Harry vond wat hij had gezocht, vulde gebruikersnaam en password in op een website en klikte op enter. Toen tikte hij Lars Vinge in, gevolgd door zijn persoonsnummer. Er werd een pagina geladen en al vrij snel verscheen Vinges pasfoto. Jens kwam terug met koffie.
‘Lars Christer Vinge, agent, politiebureau Husby,’ zei Harry.
Jens leunde naar voren en las mee.
‘Wat is dit voor website?’
‘Het personeelsbestand van de smeris...’
Jens ging zitten, Harry las verder.
‘Een maand geleden liep hij nog geüniformeerd rond in Västerort. Nu is hij rechercheur, verbonden aan de rijksrecherche...’

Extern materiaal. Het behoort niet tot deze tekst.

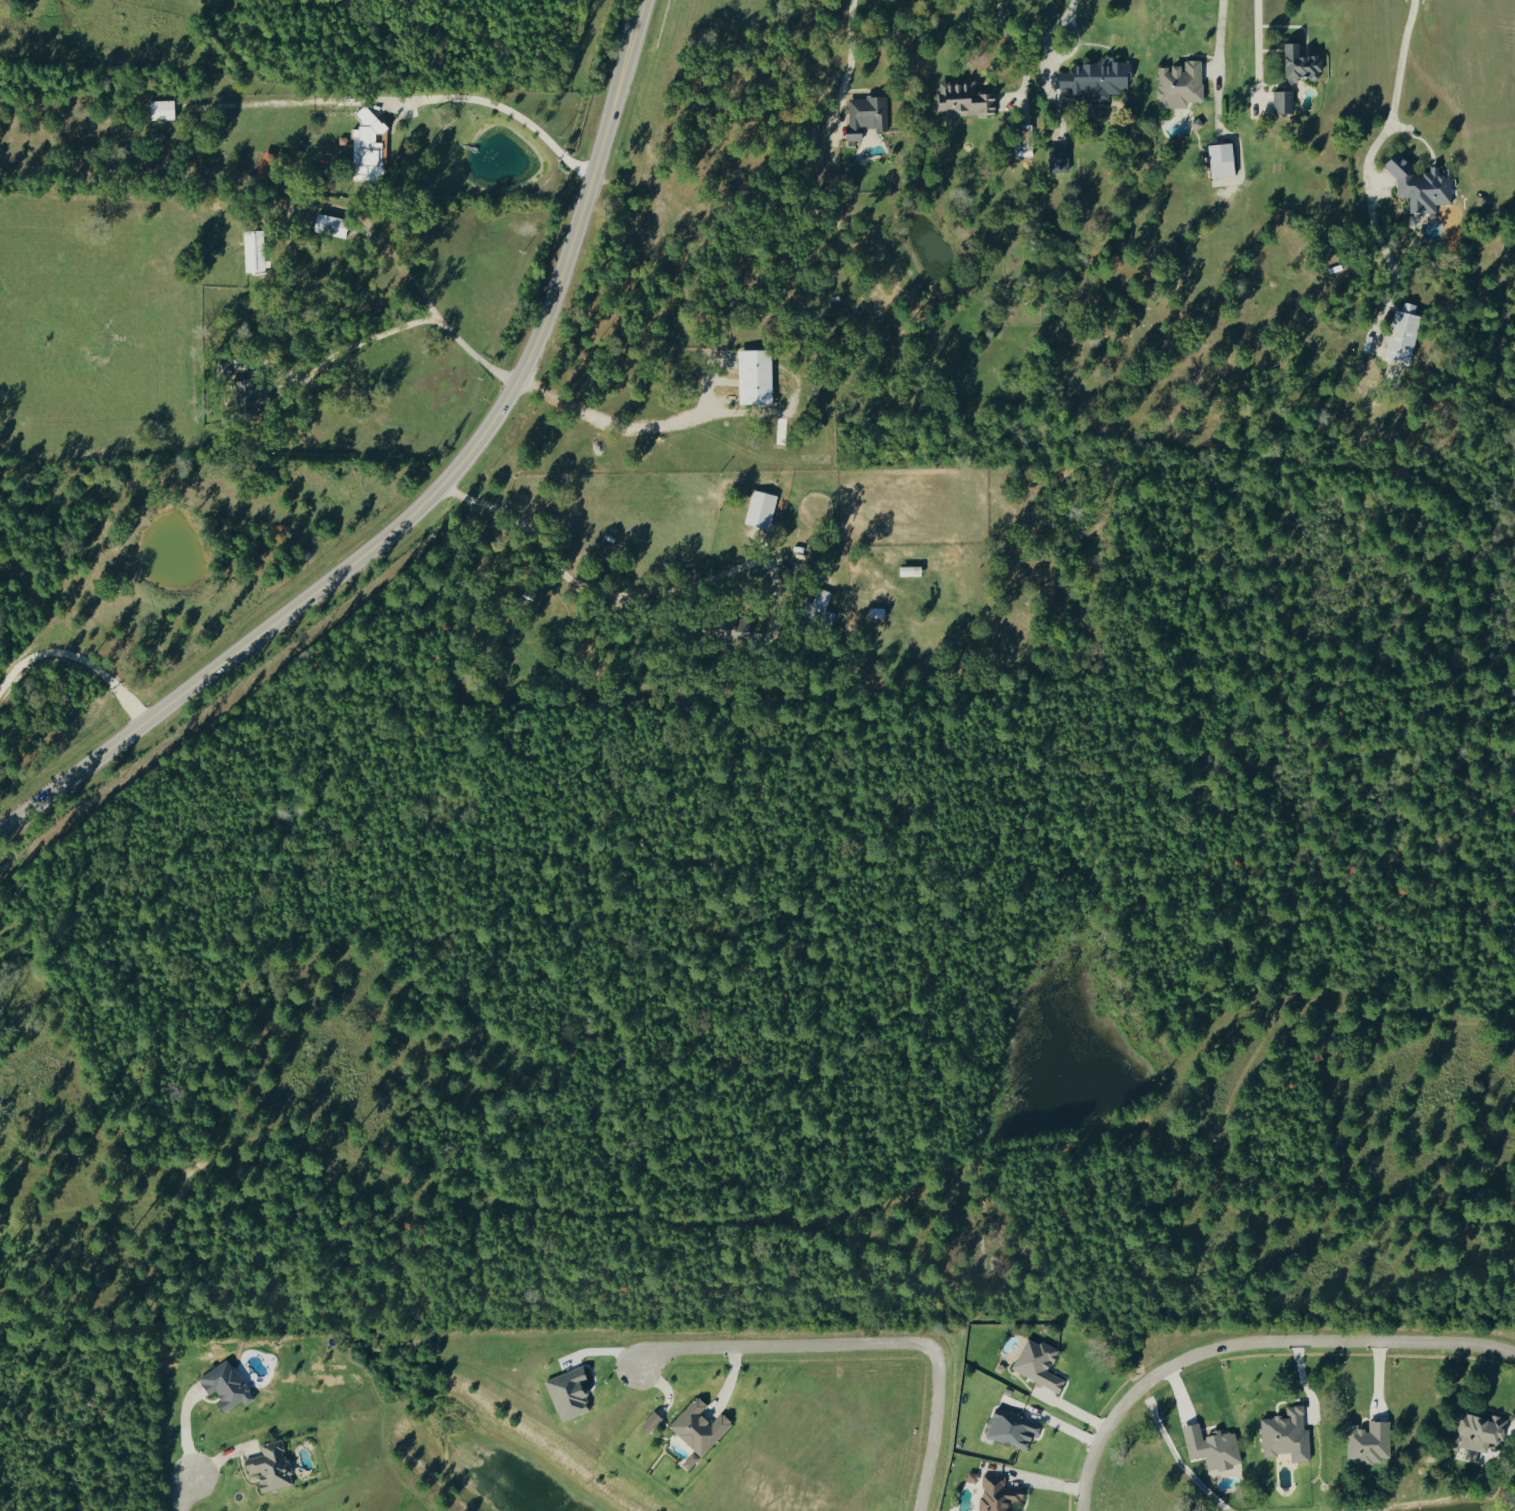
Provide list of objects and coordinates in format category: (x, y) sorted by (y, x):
road: (1056, 35)
road: (1223, 37)
road: (1261, 37)
road: (1015, 51)
road: (847, 62)
building: (1294, 63)
building: (1099, 79)
building: (1175, 83)
building: (967, 99)
building: (1279, 100)
road: (497, 106)
building: (166, 109)
building: (868, 116)
building: (370, 146)
building: (1061, 158)
building: (1216, 158)
road: (1370, 173)
building: (1416, 183)
building: (335, 225)
building: (256, 251)
road: (405, 330)
building: (1398, 332)
building: (758, 375)
building: (256, 390)
road: (603, 422)
road: (419, 488)
building: (763, 508)
building: (914, 570)
road: (578, 587)
road: (77, 656)
road: (1330, 1340)
road: (864, 1344)
building: (1034, 1362)
building: (228, 1384)
building: (572, 1393)
building: (653, 1420)
building: (702, 1427)
building: (1008, 1427)
road: (185, 1428)
building: (1474, 1430)
road: (1099, 1433)
building: (1282, 1433)
building: (1365, 1441)
building: (1208, 1445)
building: (693, 1461)
building: (273, 1466)
road: (183, 1492)
building: (995, 1493)
building: (1513, 1498)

‘Ik weet niet zoveel van agenten, maar spring je bij de politie zo van de ene dienst naar de andere?’ vroeg Jens.
‘Geen idee... politie, wie kan het schelen?’ mompelde Harry en hij nam een slok koffie, zette zijn koffiekopje neer en begon weer op de toetsen te drukken.
‘Dit gaat even duren,’ zei hij.
Jens bleef zitten. Harry tikte verder, keek naar Jens, tikte weer even en draaide zich toen naar hem om.

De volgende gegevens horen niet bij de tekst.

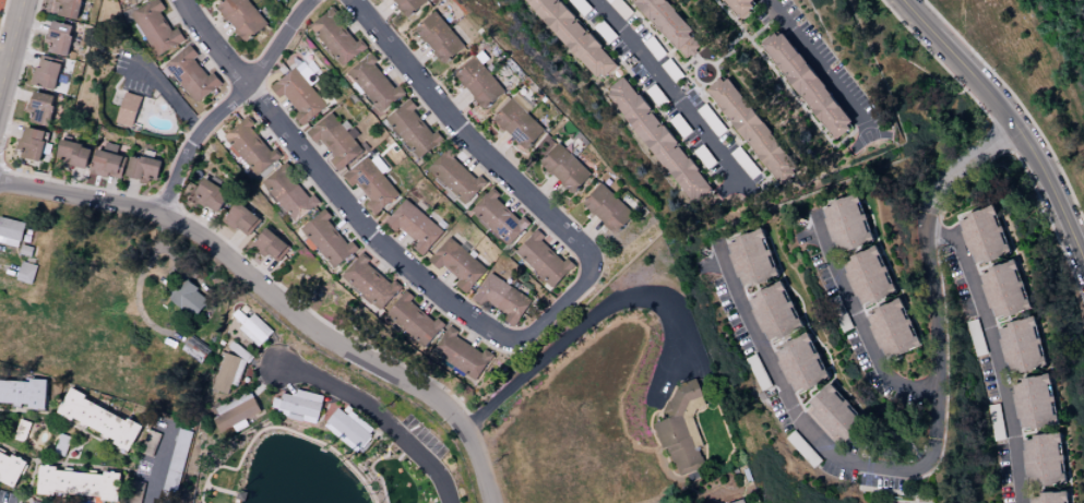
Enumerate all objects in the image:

‘Daar in de hoek vind je speelgoed, ga daar zolang maar even spelen.’
Jens begreep het.
Tegen de muur stond een opgeklapte tafeltennistafel, hij klapte hem uit en begon met zichzelf te spelen. Het tikkende geluid van de pingpongbal was heerlijk om je op te concentreren. Het was hypnotiserend. Jens dacht aan niets, liet de bal maar tussen hem en de muur heen en weer stuiteren. Hij sloot zich af, zijn concentratie was maar op één ding gericht, dat de stomme bal doorkreeg dat hij kansloos was tegen hem. Maar dat was hij niet, want Harry riep hem, Jens verloor zijn concentratie en de bal won. Hij stuiterde van de tafel af en rolde weg over de vloer naar zijn eigen nietszeggende vrijheid.
Harry had meerdere pagina’s in een klein venster op het scherm openstaan toen Jens weer naast hem op de stoel plaatsnam.
‘Lars Vinge is een vrij onzichtbaar type, er is niets interessants over hem te vinden. Hij is een smeris, is van Västerort naar de rijksrecherche gegaan. Ik heb in medische dossiers gezocht en ontdekt dat hij onlangs nog bij een arts is geweest. De oude dossiers worden niet bijgehouden, dus een bezoek aan een arts vóór 1997 is moeilijk boven water te halen. Hoe dan ook, onlangs is hij bij de dokter geweest met rugklachten en slaapproblemen. Volgens deze informatie slikt hij Sobril en Citodon.’